[SOURCE MATERIAL — start]

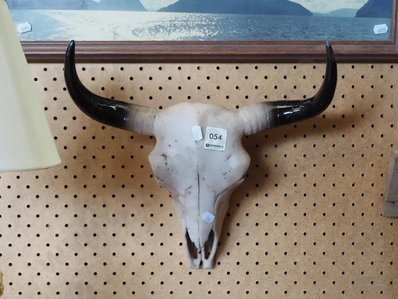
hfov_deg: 41.2
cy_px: 150
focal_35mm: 46
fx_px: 529
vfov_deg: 31.5
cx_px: 199
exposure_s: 1/100
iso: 2500
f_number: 5.6
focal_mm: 23
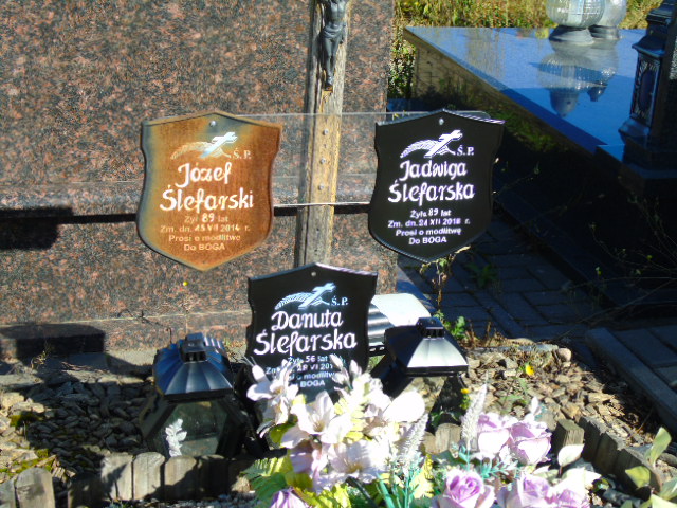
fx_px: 1213
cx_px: 338
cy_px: 254
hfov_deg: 31.2
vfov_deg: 23.7
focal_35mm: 62
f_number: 4.5
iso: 80
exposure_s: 1/320
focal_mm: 11
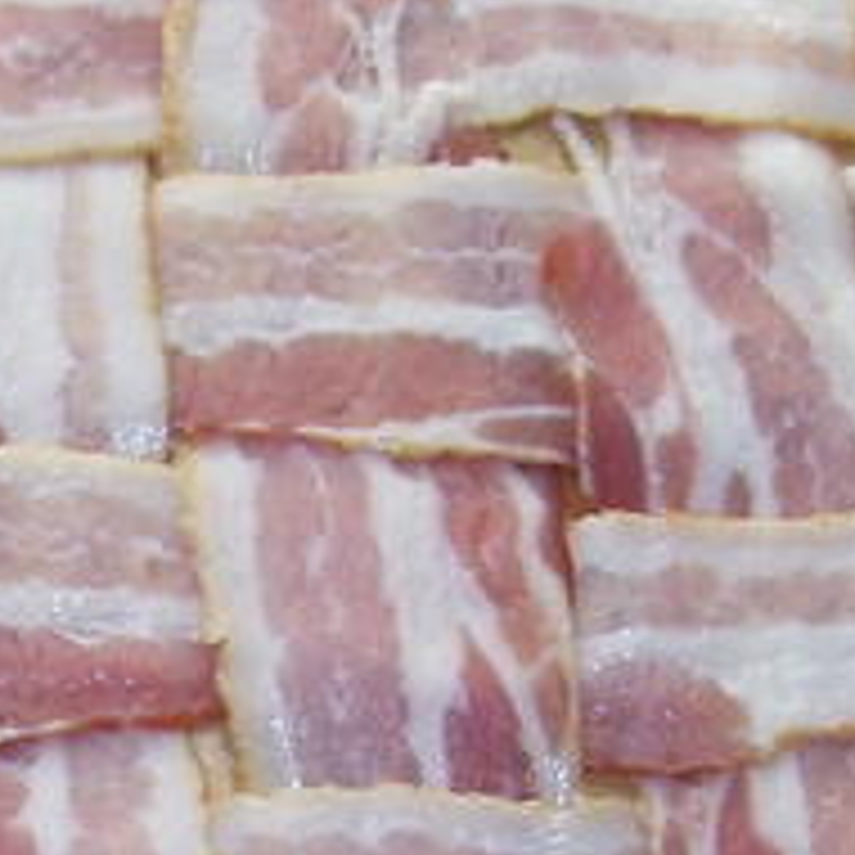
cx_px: -45
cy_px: 1118
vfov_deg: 11.0
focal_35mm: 155
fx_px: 4331
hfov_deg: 11.1
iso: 80
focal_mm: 6
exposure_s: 1/60
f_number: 2.7
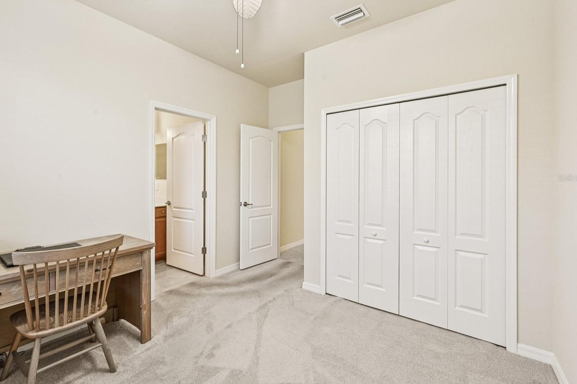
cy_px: 178
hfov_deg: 96.6
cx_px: 265
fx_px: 256
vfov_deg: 73.5
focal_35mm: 16
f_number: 8
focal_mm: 14
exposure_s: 1/20
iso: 400
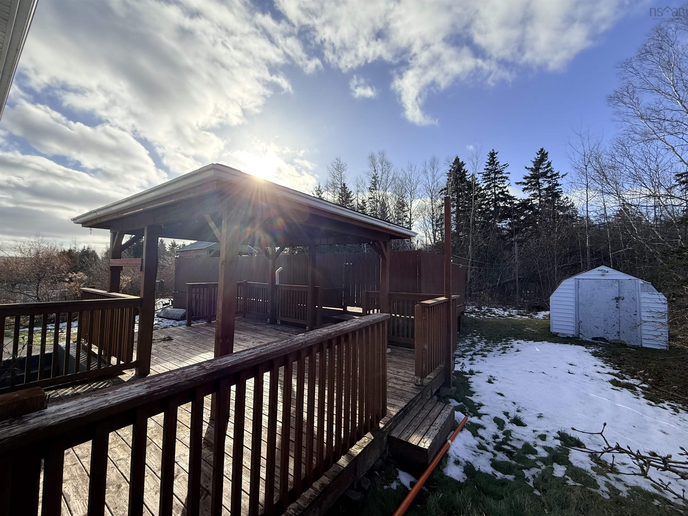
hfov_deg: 102.1
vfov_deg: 85.7
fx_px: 278
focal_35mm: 14
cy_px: 258
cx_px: 344
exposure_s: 1/1961
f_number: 2.2
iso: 80
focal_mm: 2.22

[SOURCE MATERIAL — finish]

EXERCISE DESCRIPTION: Set down the material above exactly as it reads, but not its pictures.

SOLUTION TO THIS EXERCISE:
hfov_deg: 41.2
cy_px: 150
focal_35mm: 46
fx_px: 529
vfov_deg: 31.5
cx_px: 199
exposure_s: 1/100
iso: 2500
f_number: 5.6
focal_mm: 23
fx_px: 1213
cx_px: 338
cy_px: 254
hfov_deg: 31.2
vfov_deg: 23.7
focal_35mm: 62
f_number: 4.5
iso: 80
exposure_s: 1/320
focal_mm: 11
cx_px: -45
cy_px: 1118
vfov_deg: 11.0
focal_35mm: 155
fx_px: 4331
hfov_deg: 11.1
iso: 80
focal_mm: 6
exposure_s: 1/60
f_number: 2.7
cy_px: 178
hfov_deg: 96.6
cx_px: 265
fx_px: 256
vfov_deg: 73.5
focal_35mm: 16
f_number: 8
focal_mm: 14
exposure_s: 1/20
iso: 400
hfov_deg: 102.1
vfov_deg: 85.7
fx_px: 278
focal_35mm: 14
cy_px: 258
cx_px: 344
exposure_s: 1/1961
f_number: 2.2
iso: 80
focal_mm: 2.22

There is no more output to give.